While debate over what caused the Great Recession rages on, no one can argue with its far-reaching impacts. Beginning in late 2008, signs of a classic recession began: falling gross domestic product, declining capital investments and plummeting consumer demand. By the time the first signs of recovery appeared, unemployment soared to more than 10%, the financial markets were seriously shaken and the market for residential housing had declined sharply. Many seasoned business observers noted that the roughly 18 months of the Great Recession were unlike anything seen since the Great Depression more than 80 years ago.

Troubled times and uncertainty are always a cause for concern in the business community but can present opportunities as well. The market for asset-based financing has been a prime example of the challenges and also the opportunities presented by economic uncertainty.

The serious blows taken by the financial services industry presented several challenges to asset-based lending. Liquidity markets were nearly frozen for an extended period of time, making even the most attractive deals difficult to bring to a close. Even deals with a willing buyer and willing seller were, in some case, undoable. Many asset-based lenders left the marketplace, as they were acquired, stopped asset-based financing entirely or went up-market beyond the scale of many traditional asset- secured borrowers. Rapidly growing bank credit losses, bank failures and FDIC-assisted mergers exacerbated the market for financings.

Borrowers also suffered greatly. Sharp drops in sales and revenue of 30% or more were common. The value of securitizable assets declined. As an example, with no demand for increased production capacity in the market, equipment appraisals were extremely low. All of these issues and more made it difficult to forecast a borrower’s potential capacity for debt and, in some cases, even if the borrower would survive the downturn.
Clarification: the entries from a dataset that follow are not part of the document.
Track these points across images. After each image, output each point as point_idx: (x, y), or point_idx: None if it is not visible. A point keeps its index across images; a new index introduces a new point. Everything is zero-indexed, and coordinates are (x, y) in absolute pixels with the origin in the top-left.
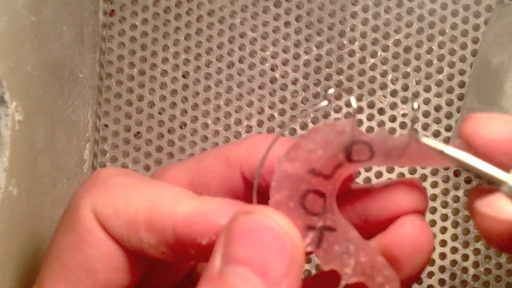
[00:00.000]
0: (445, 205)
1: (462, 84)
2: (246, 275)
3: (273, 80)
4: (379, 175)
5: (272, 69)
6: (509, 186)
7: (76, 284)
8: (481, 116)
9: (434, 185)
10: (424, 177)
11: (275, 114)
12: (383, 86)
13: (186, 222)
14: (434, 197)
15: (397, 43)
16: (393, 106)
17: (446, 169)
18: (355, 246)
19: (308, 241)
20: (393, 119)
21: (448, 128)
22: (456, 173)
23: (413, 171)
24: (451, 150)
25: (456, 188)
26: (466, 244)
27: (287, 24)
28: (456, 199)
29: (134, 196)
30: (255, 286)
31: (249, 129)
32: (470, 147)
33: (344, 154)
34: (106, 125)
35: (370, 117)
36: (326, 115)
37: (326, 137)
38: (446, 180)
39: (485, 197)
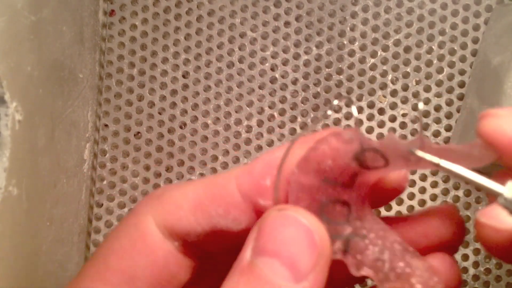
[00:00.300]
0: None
1: (462, 84)
2: (275, 266)
3: (273, 80)
4: None
5: (272, 69)
6: (505, 198)
7: None
8: (503, 113)
9: (434, 185)
10: (424, 177)
11: (275, 114)
12: (383, 86)
13: (246, 180)
14: (434, 197)
15: (397, 43)
16: (393, 106)
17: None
18: (391, 253)
19: (334, 248)
20: (393, 119)
21: (448, 128)
22: None
23: (413, 171)
24: (446, 163)
25: (456, 188)
26: (466, 244)
27: (287, 24)
28: (456, 199)
29: (190, 187)
30: (283, 277)
31: (249, 129)
32: (490, 146)
33: (357, 162)
34: (106, 125)
35: (370, 117)
36: (326, 115)
37: (334, 147)
38: (446, 180)
39: (486, 207)
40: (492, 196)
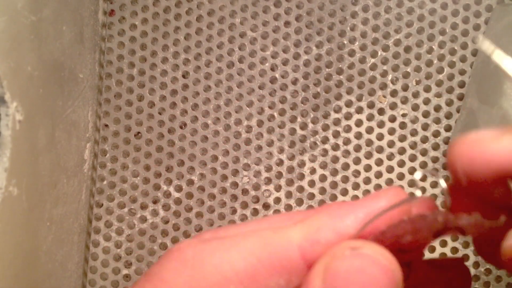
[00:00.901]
0: (445, 205)
1: (462, 84)
2: None
3: (273, 80)
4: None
5: (272, 69)
6: None
7: None
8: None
9: (434, 185)
10: (423, 178)
11: (275, 114)
12: (383, 86)
13: (311, 242)
14: (434, 197)
15: (397, 42)
16: (393, 106)
17: (445, 169)
18: None
19: None
20: (393, 119)
21: (448, 128)
22: None
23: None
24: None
25: None
26: (466, 245)
27: (287, 23)
28: None
29: (236, 253)
30: None
31: (249, 129)
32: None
33: (434, 236)
34: (106, 125)
35: (370, 117)
36: (326, 115)
37: (417, 226)
38: (446, 180)
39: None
40: None
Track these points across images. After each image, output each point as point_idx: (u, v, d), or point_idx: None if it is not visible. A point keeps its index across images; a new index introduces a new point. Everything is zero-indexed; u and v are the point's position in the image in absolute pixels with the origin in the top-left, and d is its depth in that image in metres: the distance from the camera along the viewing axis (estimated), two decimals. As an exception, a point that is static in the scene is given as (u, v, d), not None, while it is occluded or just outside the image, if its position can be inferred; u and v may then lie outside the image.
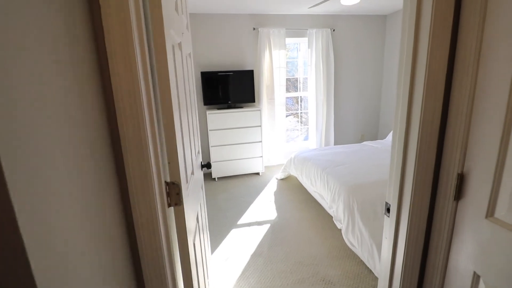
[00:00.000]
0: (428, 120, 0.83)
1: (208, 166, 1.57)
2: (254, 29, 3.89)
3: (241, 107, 3.89)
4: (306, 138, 4.86)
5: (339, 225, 2.33)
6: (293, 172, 3.54)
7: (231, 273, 2.03)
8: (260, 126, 3.84)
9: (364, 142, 3.83)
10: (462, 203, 0.82)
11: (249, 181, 3.84)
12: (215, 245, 2.37)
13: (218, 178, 3.94)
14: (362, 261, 2.07)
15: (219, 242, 2.42)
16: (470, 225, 0.81)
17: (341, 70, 4.39)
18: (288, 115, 5.31)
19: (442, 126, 0.85)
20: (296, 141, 5.09)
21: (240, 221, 2.76)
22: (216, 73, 3.74)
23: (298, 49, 4.62)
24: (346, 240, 2.19)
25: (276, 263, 2.13)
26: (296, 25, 4.04)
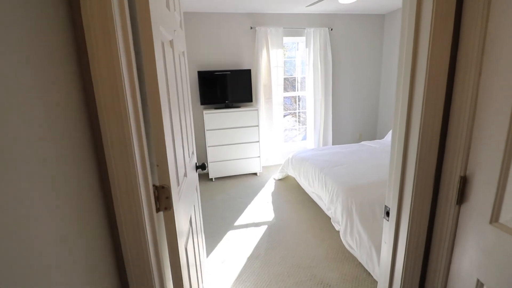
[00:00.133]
0: (429, 120, 0.80)
1: (202, 167, 1.53)
2: (252, 28, 3.85)
3: (239, 107, 3.85)
4: (304, 138, 4.83)
5: (337, 227, 2.30)
6: (291, 173, 3.50)
7: (227, 277, 1.99)
8: (257, 126, 3.80)
9: (362, 142, 3.80)
10: (465, 208, 0.79)
11: (247, 181, 3.80)
12: (211, 247, 2.33)
13: (215, 178, 3.90)
14: (360, 263, 2.04)
15: (215, 244, 2.38)
16: (473, 230, 0.77)
17: (339, 69, 4.35)
18: (286, 114, 5.28)
19: (443, 127, 0.81)
20: (294, 141, 5.06)
21: (237, 223, 2.72)
22: (213, 72, 3.69)
23: (296, 48, 4.59)
24: (344, 242, 2.15)
25: (273, 265, 2.09)
26: (293, 24, 4.00)
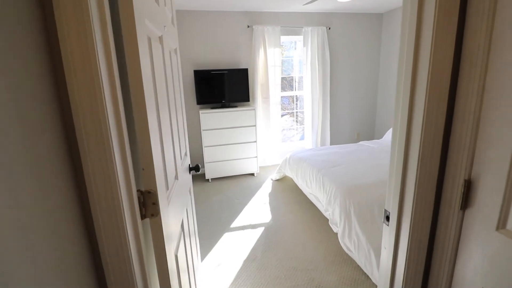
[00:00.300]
0: (431, 120, 0.75)
1: (196, 169, 1.48)
2: (249, 26, 3.80)
3: (235, 107, 3.80)
4: (302, 137, 4.78)
5: (335, 229, 2.26)
6: (288, 173, 3.46)
7: (222, 280, 1.95)
8: (254, 125, 3.75)
9: (360, 142, 3.77)
10: (470, 213, 0.75)
11: (244, 182, 3.76)
12: (206, 250, 2.28)
13: (211, 179, 3.84)
14: (359, 266, 2.00)
15: (211, 247, 2.33)
16: (478, 237, 0.73)
17: (337, 68, 4.31)
18: (284, 114, 5.23)
19: (447, 127, 0.77)
20: (292, 141, 5.01)
21: (234, 224, 2.67)
22: (209, 71, 3.64)
23: (294, 47, 4.54)
24: (342, 245, 2.11)
25: (270, 268, 2.05)
26: (291, 23, 3.95)
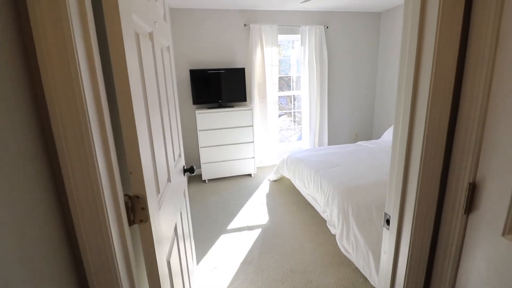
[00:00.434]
0: (435, 119, 0.72)
1: (191, 170, 1.44)
2: (245, 25, 3.76)
3: (232, 107, 3.76)
4: (300, 138, 4.75)
5: (333, 230, 2.23)
6: (286, 174, 3.42)
7: (219, 284, 1.91)
8: (252, 126, 3.71)
9: (358, 142, 3.74)
10: (474, 217, 0.71)
11: (241, 182, 3.72)
12: (203, 252, 2.24)
13: (208, 180, 3.80)
14: (357, 268, 1.97)
15: (207, 249, 2.29)
16: (483, 242, 0.70)
17: (334, 68, 4.29)
18: (281, 114, 5.20)
19: (451, 128, 0.73)
20: (290, 141, 4.98)
21: (230, 226, 2.63)
22: (205, 71, 3.59)
23: (291, 46, 4.51)
24: (340, 246, 2.08)
25: (267, 271, 2.01)
26: (288, 22, 3.92)
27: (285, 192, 3.37)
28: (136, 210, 0.70)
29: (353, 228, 1.99)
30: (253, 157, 3.84)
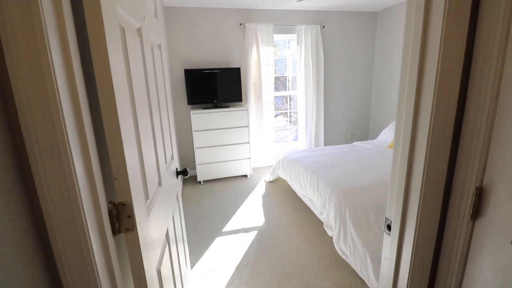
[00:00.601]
0: (440, 119, 0.68)
1: (184, 173, 1.39)
2: (241, 24, 3.71)
3: (228, 107, 3.71)
4: (296, 138, 4.72)
5: (330, 233, 2.19)
6: (282, 175, 3.38)
7: (213, 289, 1.86)
8: (247, 126, 3.66)
9: (354, 143, 3.72)
10: (481, 223, 0.68)
11: (237, 184, 3.67)
12: (197, 256, 2.19)
13: (203, 181, 3.74)
14: (354, 271, 1.93)
15: (202, 252, 2.23)
16: (490, 250, 0.66)
17: (330, 68, 4.26)
18: (277, 114, 5.16)
19: (457, 128, 0.70)
20: (286, 141, 4.94)
21: (226, 228, 2.58)
22: (200, 70, 3.53)
23: (287, 46, 4.47)
24: (337, 249, 2.04)
25: (263, 274, 1.97)
26: (284, 21, 3.88)
27: (281, 193, 3.33)
28: (121, 218, 0.65)
29: (350, 230, 1.95)
30: (249, 158, 3.79)
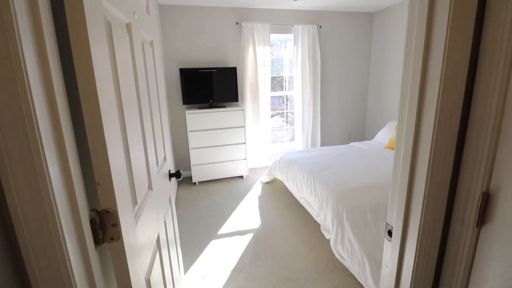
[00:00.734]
0: (444, 120, 0.65)
1: (177, 175, 1.34)
2: (237, 23, 3.67)
3: (224, 107, 3.66)
4: (292, 138, 4.69)
5: (327, 235, 2.16)
6: (278, 176, 3.34)
7: (208, 293, 1.81)
8: (243, 126, 3.62)
9: (351, 143, 3.70)
10: (487, 230, 0.64)
11: (232, 185, 3.62)
12: (191, 260, 2.14)
13: (199, 182, 3.69)
14: (352, 274, 1.90)
15: (196, 256, 2.18)
16: (497, 257, 0.63)
17: (327, 68, 4.24)
18: (274, 115, 5.12)
19: (462, 130, 0.66)
20: (282, 142, 4.91)
21: (221, 231, 2.53)
22: (196, 70, 3.48)
23: (284, 46, 4.44)
24: (335, 252, 2.01)
25: (259, 278, 1.92)
26: (281, 21, 3.84)
27: (277, 194, 3.29)
28: (106, 227, 0.61)
29: (348, 233, 1.92)
30: (245, 159, 3.75)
Despite these challenges, opportunities still presented themselves. Well-positioned and well-managed companies survived and, for the very best, even thrived. Those companies able to successfully close financing deals oftentimes exhibited similar traits. They tended to be historically profitable and were able to return to profitability reasonably quickly, or were able to return to a positive cash flow, despite the impacts of the recession. These companies — not surprisingly — had solid, experienced management teams that were able to react to the downturn. In many cases, those management teams had contingency plans in place, ready to deal with whatever the economy threw at them. Those successful companies were able to show lenders that they could operate productively in a difficult environment even without relying on sales coming back in a meaningful way.

Opportunities also were present in sectors that held up better than others, such as energy and food. Larger, broadly syndicated ABL facilities presented opportunities for profitable buy-in as big-bank turmoil and gridlock enabled a larger number of institutions to participate in larger, safer credits that normally would have been closed off to smaller organizations. The refinancing market was stronger, leveraged buyouts nearly stagnant.

One of the overarching stories of this recession has been the difficulties that small- and medium-sized businesses have faced when trying to obtain credit. Entire government programs were developed solely to ease the constraints on credit for that key segment of the marketplace. While credit has begun to flow more freely, those difficulties are likely to continue to some extent as the economic recovery expands. However, well-positioned and well-managed companies will find financing available to them as they continue to grow. That growth is and will be key to bringing the American economy back to full health.

Michael Sharkey is president of Cole Taylor Business Capital.